Whitten presented the results of a market survey of medical professionals and families that GDSF funded. Whitten candidly acknowledged that GDSF’s own survey showed that while medical professionals liked the content of the pamphlet, a significant percentage said they would not hand it out because it didn’t mention termination as an option.
GDSF’s market survey cited to justify the updated pamphlet proves that the statement that “doctors would not hand out materials if termination wasn’t discussed” isn’t a myth. And, this is why Lettercase’s booklet does address that option, because the rest of the information about living a life with Down syndrome, recognized by professionals and the national organizations alike as the information to give parents, would not be given out.
But here’s where the stated objection presents a contradiction:
The NDSC tells expectant parents about termination
Below are screen shots from the NDSC’s website taken on Friday, July 18, 2014.
Here is the page that comes up from the link on the homepage for “New/Expectant Parents” and then the link for Expectant Parents:
Scrolling down this page, NDSC emphasizes that expectant parents have choices, and whatever the choice made after a test result, that choice should be respected:
Now, clicking on the link for “Pre-Natal Screening Tests,” takes the viewer to this page:
NDSC is clear that prenatal testing affords parents the opportunity to terminate their pregnancy.
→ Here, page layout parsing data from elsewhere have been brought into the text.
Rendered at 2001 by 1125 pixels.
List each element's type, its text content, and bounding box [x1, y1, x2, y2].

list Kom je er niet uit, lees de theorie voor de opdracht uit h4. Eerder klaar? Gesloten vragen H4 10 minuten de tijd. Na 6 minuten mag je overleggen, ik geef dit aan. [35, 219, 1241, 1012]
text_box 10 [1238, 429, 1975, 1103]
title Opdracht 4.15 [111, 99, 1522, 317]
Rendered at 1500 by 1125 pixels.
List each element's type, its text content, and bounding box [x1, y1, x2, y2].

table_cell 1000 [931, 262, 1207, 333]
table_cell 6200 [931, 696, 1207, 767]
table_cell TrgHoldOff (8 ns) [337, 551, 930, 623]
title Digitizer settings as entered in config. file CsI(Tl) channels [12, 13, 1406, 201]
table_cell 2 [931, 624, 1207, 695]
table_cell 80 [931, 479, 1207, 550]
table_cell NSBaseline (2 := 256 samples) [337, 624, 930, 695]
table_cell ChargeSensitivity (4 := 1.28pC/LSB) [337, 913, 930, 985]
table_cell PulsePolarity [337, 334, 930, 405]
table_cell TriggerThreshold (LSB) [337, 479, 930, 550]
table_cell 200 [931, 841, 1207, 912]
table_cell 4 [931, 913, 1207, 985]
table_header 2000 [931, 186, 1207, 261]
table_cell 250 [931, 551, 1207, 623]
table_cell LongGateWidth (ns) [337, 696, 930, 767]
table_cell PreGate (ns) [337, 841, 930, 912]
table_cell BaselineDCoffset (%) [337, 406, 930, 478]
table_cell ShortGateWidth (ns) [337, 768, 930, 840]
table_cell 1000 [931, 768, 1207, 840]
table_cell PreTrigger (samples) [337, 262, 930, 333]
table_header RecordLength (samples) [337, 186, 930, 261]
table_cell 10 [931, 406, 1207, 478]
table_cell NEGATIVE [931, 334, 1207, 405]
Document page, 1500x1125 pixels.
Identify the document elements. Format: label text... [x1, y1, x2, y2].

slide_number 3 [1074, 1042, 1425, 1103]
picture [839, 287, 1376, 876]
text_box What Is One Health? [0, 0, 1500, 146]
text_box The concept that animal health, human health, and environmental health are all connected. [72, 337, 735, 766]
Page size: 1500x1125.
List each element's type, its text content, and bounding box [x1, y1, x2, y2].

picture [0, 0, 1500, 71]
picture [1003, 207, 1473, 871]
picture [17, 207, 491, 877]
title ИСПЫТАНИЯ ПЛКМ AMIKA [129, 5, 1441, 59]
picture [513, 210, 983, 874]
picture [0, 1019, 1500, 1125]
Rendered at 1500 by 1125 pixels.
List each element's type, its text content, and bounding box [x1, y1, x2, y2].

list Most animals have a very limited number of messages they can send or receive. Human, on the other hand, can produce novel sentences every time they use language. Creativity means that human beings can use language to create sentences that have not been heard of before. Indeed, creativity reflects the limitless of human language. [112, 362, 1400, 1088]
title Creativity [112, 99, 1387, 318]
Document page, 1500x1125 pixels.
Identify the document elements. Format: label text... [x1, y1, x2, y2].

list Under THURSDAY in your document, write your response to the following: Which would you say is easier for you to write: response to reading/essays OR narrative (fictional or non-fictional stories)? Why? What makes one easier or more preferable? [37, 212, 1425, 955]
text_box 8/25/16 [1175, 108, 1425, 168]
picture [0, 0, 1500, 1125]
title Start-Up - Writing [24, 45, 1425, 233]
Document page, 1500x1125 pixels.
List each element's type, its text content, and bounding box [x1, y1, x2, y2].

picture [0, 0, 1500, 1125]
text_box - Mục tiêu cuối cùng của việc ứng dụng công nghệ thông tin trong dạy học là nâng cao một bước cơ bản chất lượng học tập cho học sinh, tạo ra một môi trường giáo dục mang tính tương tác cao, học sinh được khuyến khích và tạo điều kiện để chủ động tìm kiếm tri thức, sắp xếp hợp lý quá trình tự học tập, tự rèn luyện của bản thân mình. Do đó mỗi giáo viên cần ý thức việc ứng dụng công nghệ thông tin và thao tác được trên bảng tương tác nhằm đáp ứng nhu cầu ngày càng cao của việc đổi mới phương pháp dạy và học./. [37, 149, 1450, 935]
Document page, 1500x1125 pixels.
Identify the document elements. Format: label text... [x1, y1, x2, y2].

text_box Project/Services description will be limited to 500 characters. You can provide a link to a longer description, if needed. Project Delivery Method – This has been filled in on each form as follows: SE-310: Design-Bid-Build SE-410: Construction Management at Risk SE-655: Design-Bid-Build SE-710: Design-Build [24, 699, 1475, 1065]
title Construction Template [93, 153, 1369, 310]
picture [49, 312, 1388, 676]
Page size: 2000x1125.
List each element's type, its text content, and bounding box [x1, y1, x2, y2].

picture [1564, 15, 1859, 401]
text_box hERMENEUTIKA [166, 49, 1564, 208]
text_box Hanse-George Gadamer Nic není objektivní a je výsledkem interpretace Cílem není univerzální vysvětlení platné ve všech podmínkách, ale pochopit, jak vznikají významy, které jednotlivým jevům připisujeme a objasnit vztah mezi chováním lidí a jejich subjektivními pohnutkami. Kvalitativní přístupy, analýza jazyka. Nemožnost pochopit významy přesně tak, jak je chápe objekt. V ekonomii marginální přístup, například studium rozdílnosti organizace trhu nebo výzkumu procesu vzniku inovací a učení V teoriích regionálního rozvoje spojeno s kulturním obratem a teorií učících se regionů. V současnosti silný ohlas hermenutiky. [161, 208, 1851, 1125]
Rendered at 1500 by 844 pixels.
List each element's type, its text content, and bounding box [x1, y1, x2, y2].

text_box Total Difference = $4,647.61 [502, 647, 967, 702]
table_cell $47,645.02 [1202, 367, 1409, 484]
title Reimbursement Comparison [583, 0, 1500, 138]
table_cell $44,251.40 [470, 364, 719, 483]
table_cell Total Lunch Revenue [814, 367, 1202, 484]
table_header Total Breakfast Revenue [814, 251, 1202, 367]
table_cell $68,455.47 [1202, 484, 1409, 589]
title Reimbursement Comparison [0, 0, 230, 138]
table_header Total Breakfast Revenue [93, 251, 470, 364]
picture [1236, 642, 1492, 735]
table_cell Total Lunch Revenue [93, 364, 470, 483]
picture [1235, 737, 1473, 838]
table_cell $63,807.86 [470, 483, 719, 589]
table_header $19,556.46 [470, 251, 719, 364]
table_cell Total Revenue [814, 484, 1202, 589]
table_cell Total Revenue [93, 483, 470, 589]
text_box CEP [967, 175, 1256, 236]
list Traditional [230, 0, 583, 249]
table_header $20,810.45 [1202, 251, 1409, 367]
Indeed, NDSC takes the position that if expectant mothers are not considering termination, “there is no reason for a screening test.”
And, in case a baby may have Down syndrome and expectant parents missed that prenatal testing afforded them the chance to abort their pregnancy:
The NDSC website pages for expectant parents express in no uncertain terms that if expectant parents are undergoing prenatal testing, it is so they can terminate their pregnancy.
What’s more, at least from my searching, the NDSC/GDSF pamphlet is not linked on any of NDSC’s website pages.
Reasons that do not justify.
The NDSC partnered with GDSF to create a pamphlet because it says it objected to termination being included. But NDSC does not share the GDSF pamphlet on its website and its website plainly advises parents that the “one reason” for prenatal testing is “so you may terminate your pregnancy if Down syndrome is confirmed.”
When the pamphlet launched in 2012, many questioned why it had been created. At the 2014 NDSC convention, four reasons were given, but all have been shown to lack a basis. Which leaves the question unanswered: why was the NDSC/GDSF pamphlet created?